▶ TASK REQUIREMENTS
Without the pictures, write out all the lines below exactly as they appear.

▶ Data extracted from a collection
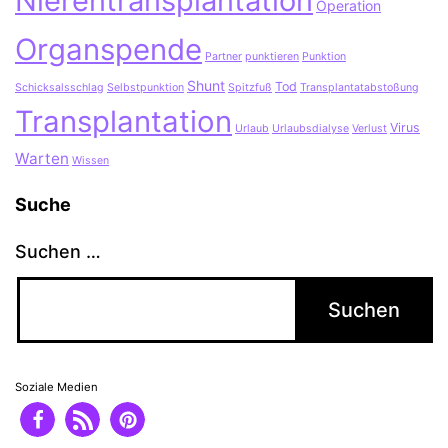
Nierentransplantation
Operation
Organspende
Partner
punktieren
Punktion
Shunt
Tod
Schicksalsschlag
Selbstpunktion
Spitzfuß
Transplantatabstoßung
Transplantation
Virus
Urlaub
Urlaubsdialyse
Verlust
Warten
Wissen
Suche
Suchen …
Soziale Medien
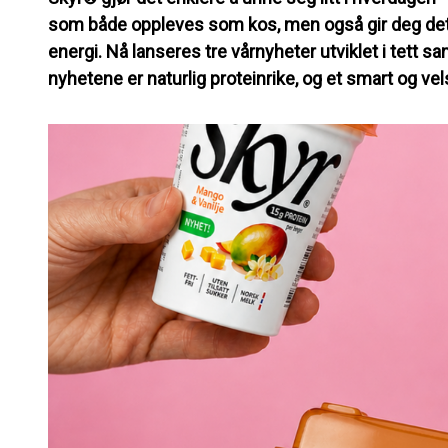
som både oppleves som kos, men også gir deg det k
energi. Nå lanseres tre vårnyheter utviklet i tett 
nyhetene er naturlig proteinrike, og et smart og v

▶ ANSWER SPACE
Nierentransplantation
Operation
Organspende
Partner
punktieren
Punktion
Shunt
Tod
Schicksalsschlag
Selbstpunktion
Spitzfuß
Transplantatabstoßung
Transplantation
Virus
Urlaub
Urlaubsdialyse
Verlust
Warten
Wissen
Suche
Suchen …
Soziale Medien
som både oppleves som kos, men også gir deg det k
energi. Nå lanseres tre vårnyheter utviklet i tett 
nyhetene er naturlig proteinrike, og et smart og v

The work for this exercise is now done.